• _Work request_: How many lines of the entries below contain the word "then"? Reply with the number alone.
Data START
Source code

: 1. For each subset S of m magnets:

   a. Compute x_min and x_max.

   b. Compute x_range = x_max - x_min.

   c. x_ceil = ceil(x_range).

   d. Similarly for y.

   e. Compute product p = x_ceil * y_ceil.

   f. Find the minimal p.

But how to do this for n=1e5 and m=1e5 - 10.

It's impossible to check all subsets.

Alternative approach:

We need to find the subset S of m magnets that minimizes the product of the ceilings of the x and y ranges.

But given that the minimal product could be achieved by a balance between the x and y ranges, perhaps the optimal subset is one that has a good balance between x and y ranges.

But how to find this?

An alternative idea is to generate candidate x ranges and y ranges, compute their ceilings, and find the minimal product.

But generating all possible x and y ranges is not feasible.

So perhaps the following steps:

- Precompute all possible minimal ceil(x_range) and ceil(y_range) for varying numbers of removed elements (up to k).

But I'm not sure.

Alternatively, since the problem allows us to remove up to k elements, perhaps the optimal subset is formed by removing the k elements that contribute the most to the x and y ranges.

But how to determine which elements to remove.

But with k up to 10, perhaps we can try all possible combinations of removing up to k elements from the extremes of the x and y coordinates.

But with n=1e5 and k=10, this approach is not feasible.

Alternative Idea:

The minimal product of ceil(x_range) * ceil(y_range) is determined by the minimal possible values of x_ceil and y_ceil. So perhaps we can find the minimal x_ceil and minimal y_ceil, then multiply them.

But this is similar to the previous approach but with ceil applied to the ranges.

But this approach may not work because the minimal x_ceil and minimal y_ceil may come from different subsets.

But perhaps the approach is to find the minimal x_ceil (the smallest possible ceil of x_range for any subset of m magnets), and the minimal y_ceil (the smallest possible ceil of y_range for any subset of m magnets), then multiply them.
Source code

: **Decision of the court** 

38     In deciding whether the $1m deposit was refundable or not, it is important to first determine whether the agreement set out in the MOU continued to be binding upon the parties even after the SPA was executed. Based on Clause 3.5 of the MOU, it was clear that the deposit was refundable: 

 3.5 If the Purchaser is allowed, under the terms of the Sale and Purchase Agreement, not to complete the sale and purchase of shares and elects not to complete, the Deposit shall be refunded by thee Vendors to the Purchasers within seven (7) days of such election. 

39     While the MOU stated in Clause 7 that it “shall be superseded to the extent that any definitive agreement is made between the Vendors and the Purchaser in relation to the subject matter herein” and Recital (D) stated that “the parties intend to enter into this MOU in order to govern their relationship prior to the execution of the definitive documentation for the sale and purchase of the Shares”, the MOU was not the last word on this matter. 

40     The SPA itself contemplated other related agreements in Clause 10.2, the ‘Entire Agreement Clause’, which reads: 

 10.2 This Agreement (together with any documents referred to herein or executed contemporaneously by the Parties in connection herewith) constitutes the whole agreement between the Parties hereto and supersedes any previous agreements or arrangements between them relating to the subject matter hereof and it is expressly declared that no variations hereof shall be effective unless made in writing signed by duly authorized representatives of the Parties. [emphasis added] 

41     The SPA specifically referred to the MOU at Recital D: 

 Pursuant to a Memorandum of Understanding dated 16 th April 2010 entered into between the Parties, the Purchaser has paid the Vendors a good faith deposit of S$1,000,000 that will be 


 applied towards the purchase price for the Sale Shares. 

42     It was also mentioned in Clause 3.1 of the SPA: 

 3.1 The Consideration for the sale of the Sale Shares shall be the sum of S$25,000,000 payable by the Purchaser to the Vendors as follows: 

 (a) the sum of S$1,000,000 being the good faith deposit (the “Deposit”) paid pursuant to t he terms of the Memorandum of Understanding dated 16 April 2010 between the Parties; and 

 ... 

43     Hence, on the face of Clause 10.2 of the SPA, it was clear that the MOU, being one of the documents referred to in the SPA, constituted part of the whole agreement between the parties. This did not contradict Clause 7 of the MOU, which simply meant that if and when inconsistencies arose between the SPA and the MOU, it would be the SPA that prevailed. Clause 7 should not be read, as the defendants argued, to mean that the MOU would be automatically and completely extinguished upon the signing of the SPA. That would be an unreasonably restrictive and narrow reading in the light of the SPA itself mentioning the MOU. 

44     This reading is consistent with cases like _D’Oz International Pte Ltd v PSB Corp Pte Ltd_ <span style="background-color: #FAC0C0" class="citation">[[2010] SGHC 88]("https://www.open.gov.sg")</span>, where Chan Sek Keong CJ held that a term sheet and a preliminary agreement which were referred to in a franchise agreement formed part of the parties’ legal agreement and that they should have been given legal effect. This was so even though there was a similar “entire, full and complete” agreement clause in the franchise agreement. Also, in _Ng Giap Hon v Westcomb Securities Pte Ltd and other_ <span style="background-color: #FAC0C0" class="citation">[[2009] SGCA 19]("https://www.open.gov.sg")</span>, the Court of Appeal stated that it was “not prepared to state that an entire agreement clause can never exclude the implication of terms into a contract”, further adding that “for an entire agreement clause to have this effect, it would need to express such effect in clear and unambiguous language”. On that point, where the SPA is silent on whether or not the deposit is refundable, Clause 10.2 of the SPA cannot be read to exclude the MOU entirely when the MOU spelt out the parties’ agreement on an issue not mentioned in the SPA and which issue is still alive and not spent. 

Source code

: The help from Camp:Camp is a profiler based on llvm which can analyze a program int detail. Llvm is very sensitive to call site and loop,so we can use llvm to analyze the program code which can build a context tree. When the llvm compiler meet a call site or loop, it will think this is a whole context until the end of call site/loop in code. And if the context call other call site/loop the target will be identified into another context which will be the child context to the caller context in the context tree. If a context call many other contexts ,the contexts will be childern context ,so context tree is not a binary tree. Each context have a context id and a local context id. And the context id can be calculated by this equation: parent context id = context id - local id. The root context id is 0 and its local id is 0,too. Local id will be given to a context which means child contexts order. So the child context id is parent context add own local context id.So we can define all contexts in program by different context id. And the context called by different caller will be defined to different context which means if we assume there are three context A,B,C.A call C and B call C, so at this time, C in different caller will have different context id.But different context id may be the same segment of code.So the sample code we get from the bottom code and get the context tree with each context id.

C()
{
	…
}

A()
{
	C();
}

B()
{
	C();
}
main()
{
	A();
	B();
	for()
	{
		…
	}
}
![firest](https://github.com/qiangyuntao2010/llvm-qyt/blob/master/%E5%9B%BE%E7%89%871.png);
Data END
• _Your solution_: 2